Quanto à mídia impressa, o presidente Lula deve criar um "programa de incentivos legais e econômicos para o desenvolvimento de jornais e revistas independentes". Foi retirada, no entanto, uma expressão da versão preliminar do texto que determinava que esses jornais "não seriam vinculados aos grandes grupos de comunicação". Os incentivos à mídia independente seriam assumidos por bancos oficiais e agências de fomento, que deverão orientar suas políticas para "a expansão, a regionalização e a democratização da comunicação".

Idas-e-vindas

Se, durante o primeiro mandato, a relação do presidente com a imprensa ficou marcada pela tentativa de expulsão do país do jornalista Larry Rohter, do "New York Times" - que escreveu uma reportagem sobre um suposto abuso de bebida alcoólica pelo presidente -, e pela tentativa também de criar um Conselho Federal de Jornalismo, para regulamentar e fiscalizar o exercício da profissão, o segundo mandato começa com este contencioso. “Petistas reclamaram da cobertura da imprensa sobre o escândalo do dossiê, enxergando uma conspiração para derrotar Lula.

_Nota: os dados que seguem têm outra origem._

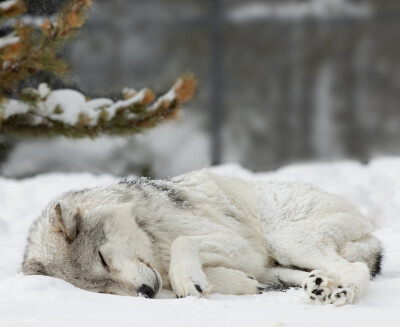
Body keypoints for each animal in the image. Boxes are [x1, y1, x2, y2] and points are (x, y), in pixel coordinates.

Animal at [21, 170, 382, 306]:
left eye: (102, 259)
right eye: (101, 289)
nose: (146, 292)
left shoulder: (240, 246)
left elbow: (183, 245)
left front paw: (187, 278)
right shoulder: (251, 261)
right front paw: (234, 283)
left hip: (287, 239)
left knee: (356, 270)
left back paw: (341, 293)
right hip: (283, 261)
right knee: (308, 274)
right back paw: (317, 286)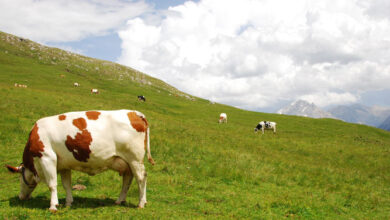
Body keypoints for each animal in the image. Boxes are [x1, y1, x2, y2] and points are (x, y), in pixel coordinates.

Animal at [4, 109, 154, 211]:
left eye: (19, 178)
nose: (20, 197)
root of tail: (135, 113)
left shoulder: (47, 157)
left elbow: (52, 184)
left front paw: (53, 206)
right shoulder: (63, 164)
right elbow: (66, 184)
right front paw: (68, 203)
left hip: (135, 159)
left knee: (141, 178)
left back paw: (141, 203)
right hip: (125, 161)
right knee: (128, 179)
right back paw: (120, 200)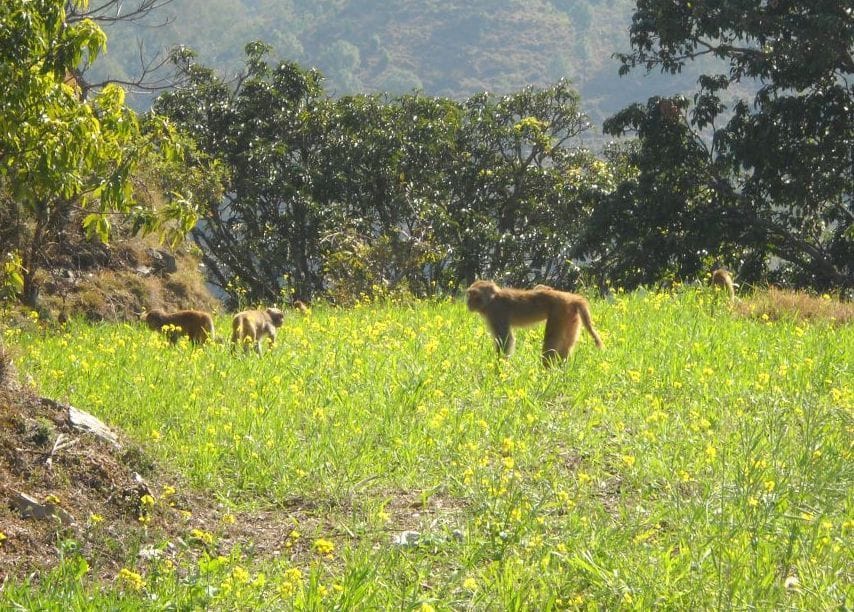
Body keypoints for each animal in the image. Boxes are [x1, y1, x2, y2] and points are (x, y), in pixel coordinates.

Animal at [466, 280, 603, 367]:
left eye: (474, 294)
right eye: (469, 294)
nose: (468, 302)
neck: (491, 300)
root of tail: (572, 298)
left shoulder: (496, 313)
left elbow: (506, 340)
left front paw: (498, 370)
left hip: (560, 313)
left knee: (551, 342)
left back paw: (545, 372)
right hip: (570, 317)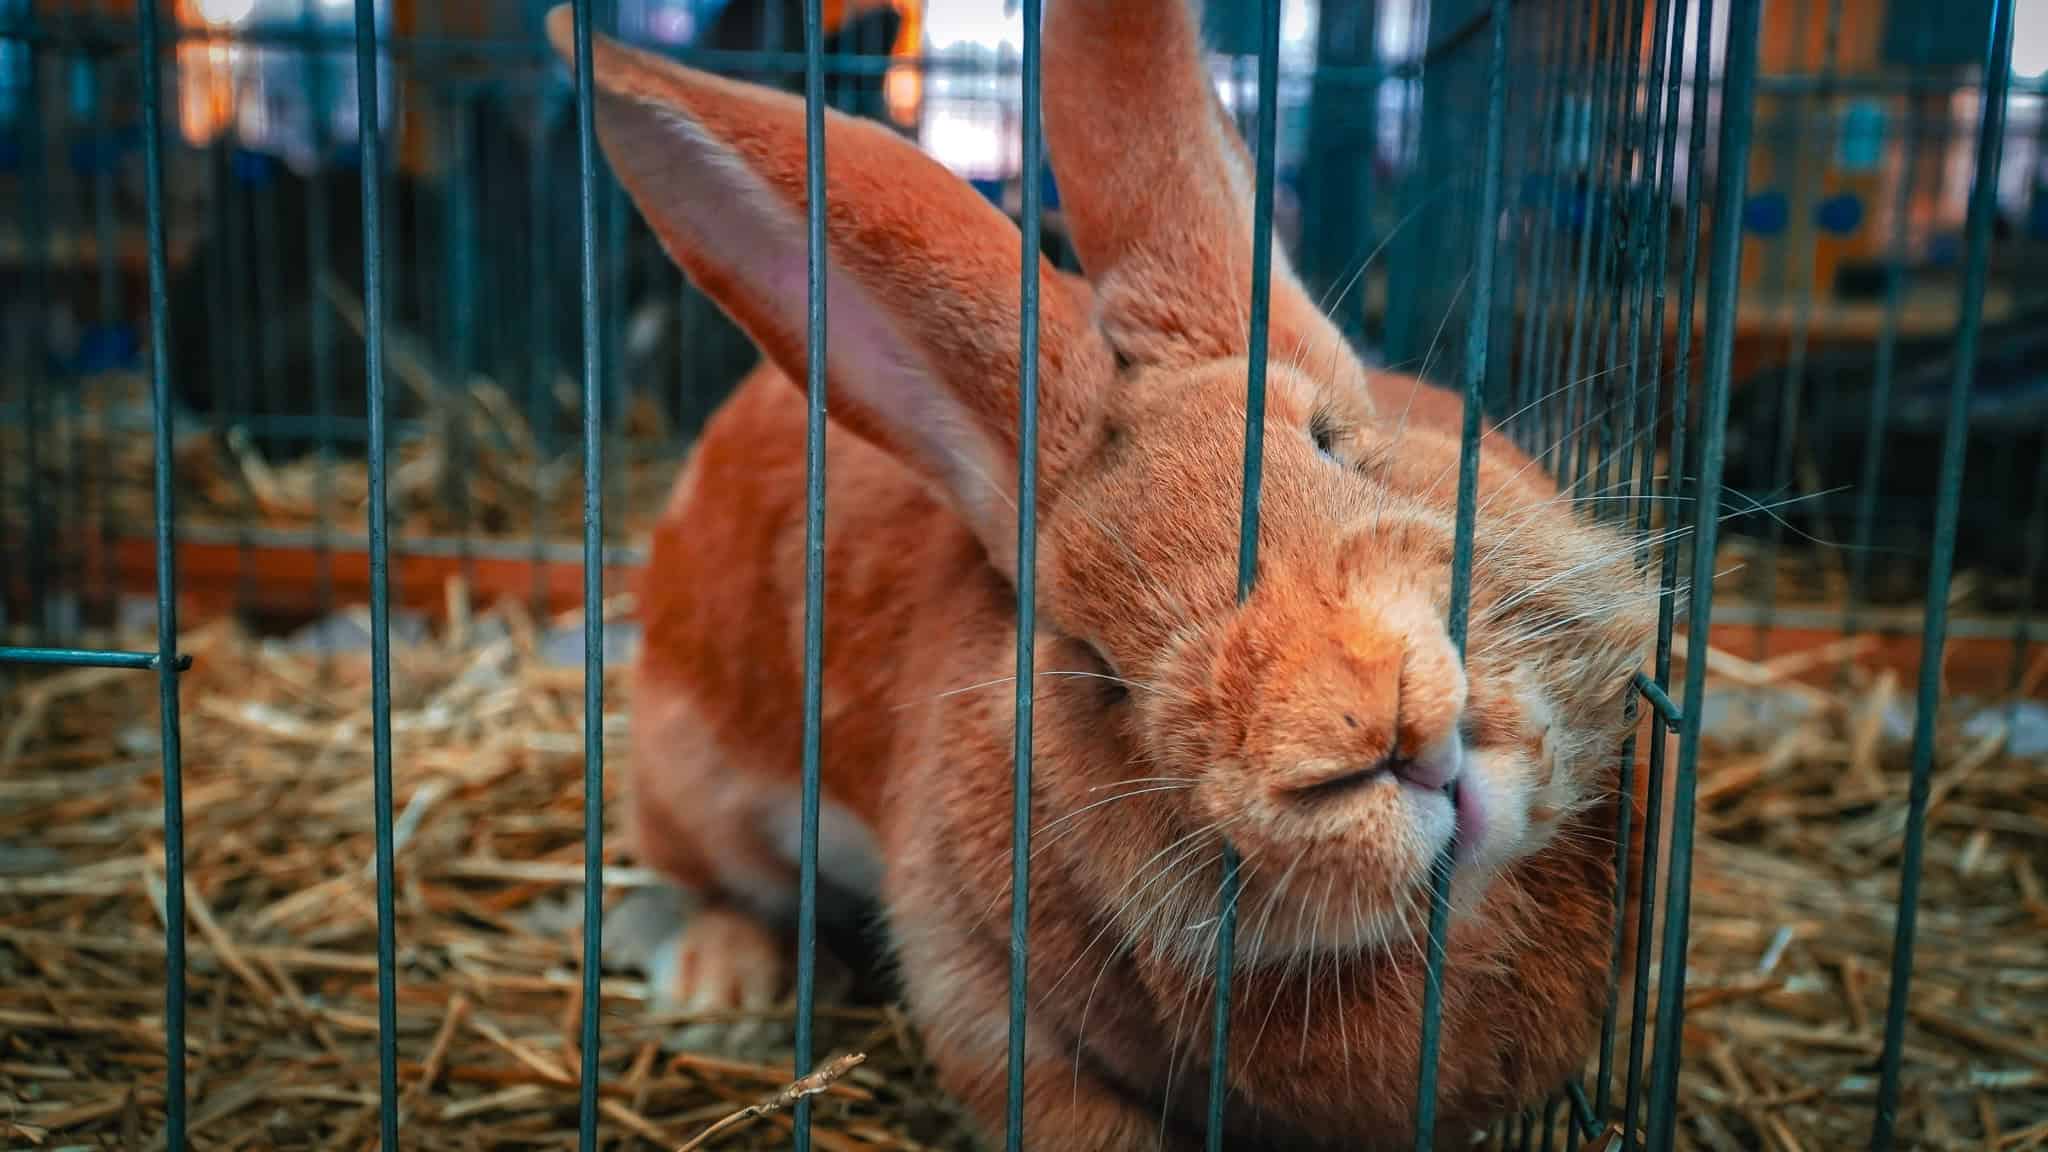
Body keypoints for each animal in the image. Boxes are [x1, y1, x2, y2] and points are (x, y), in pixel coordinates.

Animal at [548, 0, 1662, 1139]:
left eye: (1334, 444)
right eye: (1097, 664)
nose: (1380, 734)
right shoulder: (985, 1004)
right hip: (696, 785)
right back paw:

Anteontem, jornalistas foram hostilizados por militantes petistas em frente ao Palácio do Alvorada. O presidente interino do PT e coordenador da campanha de Lula, Marco Aurélio Garcia, condenou a agressão, mas pediu que a mídia faça uma "auto-reflexão" sobre seu desempenho.

O texto final também retirou uma parte em que o PT fazia uma autocrítica sobre sua política de comunicação no primeiro mandato e reconhecia fracassos como o CFJ e a tentativa de criar a Ancinav (Agência Nacional do Audiovisual), para regular a produção de cinema e vídeo”, relata a Folha de S. Paulo em sua edição do dia 1º.11, de autoria de Fabio Zannini.

Tutela

No site do PT, postado também no dia 1º, um dos ideólogos da comunicação petista - Venício A. de Lima, pesquisador sênior do Núcleo de Estudos sobre Mídia e Política (NEMP), da Universidade de Brasília - é bem claro: “Os desequilíbrios da cobertura política e de seus principais colunistas não estariam nos introduzindo em um terreno – o da credibilidade – que até agora tem sido blindado pela grande mídia em sua própria proteção?”

Depois de citar a cobertura amplamente desfavorável ao presidente Lula na campanha presidencial – conforme estudos citados, do Observatório Brasileiro de Mídia - "Os colunistas são imparciais?", em http://observatorio.ultimosegundo.ig.com.br/artigos.asp?cod=404JDB008, o analista propõe: “Creio que a cobertura que a grande mídia ofereceu da última campanha eleitoral fez com que a questão da credibilidade chegasse finalmente ao Brasil, independente de existir ou não concorrência verdadeira nos níveis regional e local para ela em nosso país. A postura escancaradamente partidária de alguns veículos que insistem em reafirmar sua imparcialidade, o debate iniciado pela CartaCapital em função da cobertura do chamado "escândalo do dossiê", e as evidências de que o debate sobre o papel da mídia chegou à periferia dos grandes centros urbanos, não deixam dúvida de que o que está em jogo agora é a credibilidade do jornalismo produzido pela grande mídia. Esse debate tardio só pode ser bem-vindo e quem ganha com ele é a democracia brasileira.”

Estas são apenas as batalhas iniciais de uma guerra que tem tempo marcado para durar: os quatro anos de mandato do presidente.